In those years I’ve turned to others to cure my impurity — therapists, spiritual authors, retreat directors, priests. They have all been useful, but still I felt unworthy until like this woman I approached Jesus himself as a last resort instead of first. Despite her unworthiness this woman reached out to Jesus and touched his cloak. It was a brazen act, but she was desperate, desperate to be healed, to be accepted and loved. In that touch, that intimacy with the person of Jesus, she was healed. The risk she took in touching Jesus paid off immediately. Her sense of unworthiness withered so that compassion and love could take its place. Her suffering ceased; she could actually feel it in her body.

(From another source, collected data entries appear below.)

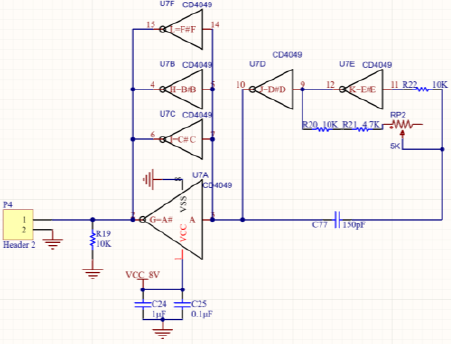
Fig. 4. Ultrasonic transmitter module.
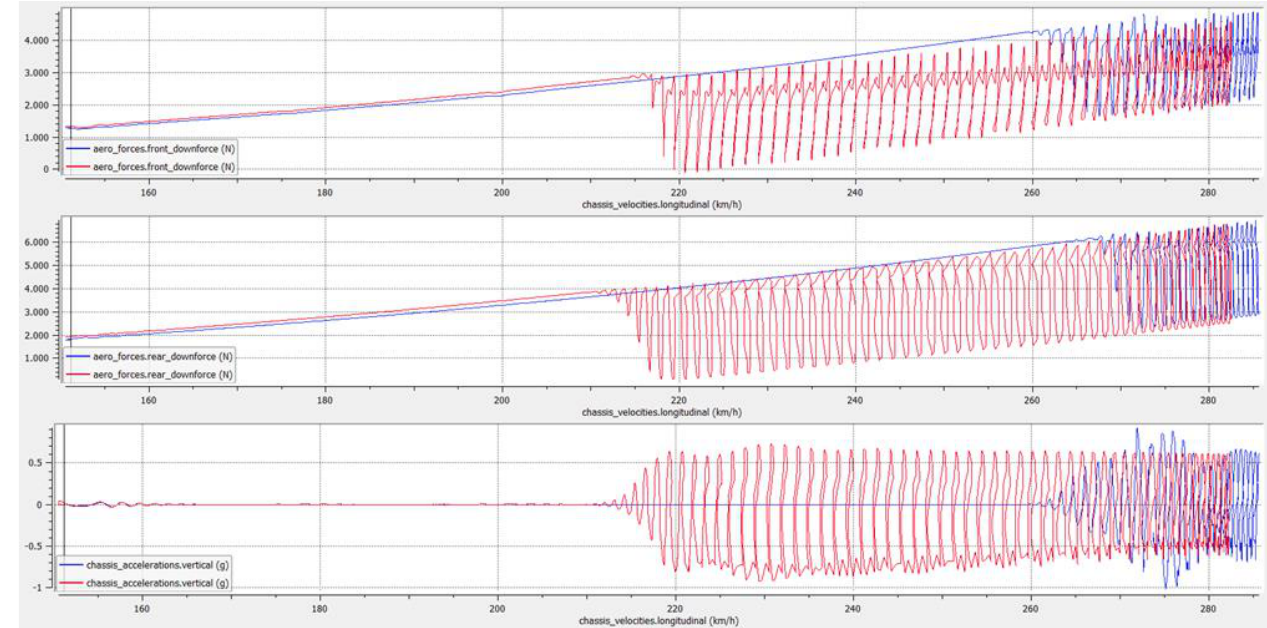
Figure 27. Static ride height variations FRHS +5 mm, RRHS +10 mm (#3, blue): downforce is stable until porpoising is triggered, and higher on average. Efficiency is also improved, and the final simulation speed is higher as well. In this plot front downforce ( top ), rear downforce ( center ) and vertical acceleration ( bottom ) are shown.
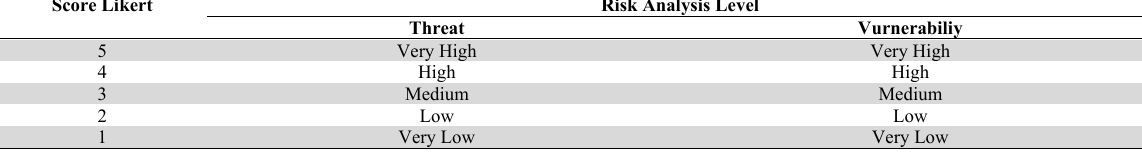
Terrorism Risk Analysis Level Value (Hosseinnia et al., 2018; Liua et al., 2012; Cioaca et al.,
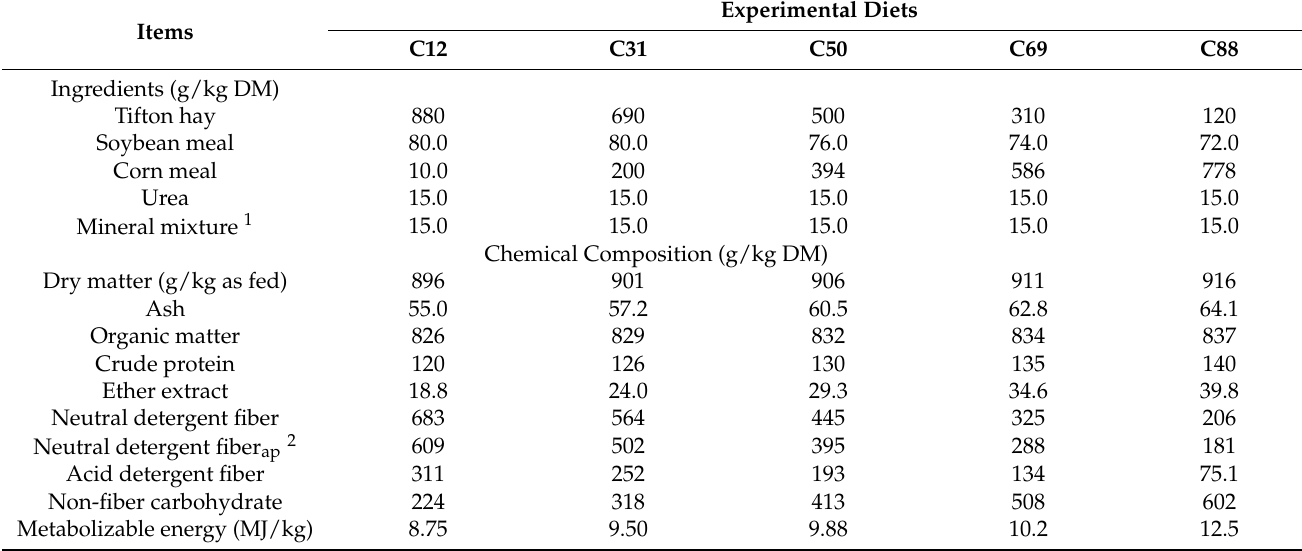
Table 2. Ingredient proportions and chemical composition of experimental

My worthiness is not something I can earn. It is simply because I am, simply because I am a child of God. I can always approach Jesus; I can always embrace him regardless of the state of my sinfulness, my impurity. Each time I will be healed; I will be suffused with his love and compassion, his acceptance and peace. It’s a two-way street that requires both me and Jesus. Shea writes in Eating With the Bridegroom, “[H]er interior openness to divine love is what is important. Jesus’ desire to manifest divine, compassionate love is matched by her readiness to receive it.” Jesus will respond to my openness to his love and compassion. First, I have to let go of this sense of unworthiness. I am always worthy of Jesus’ love; he just waits for me to reach out to him, to touch him. He’ll do the rest, healing me of my afflictions, my impurities.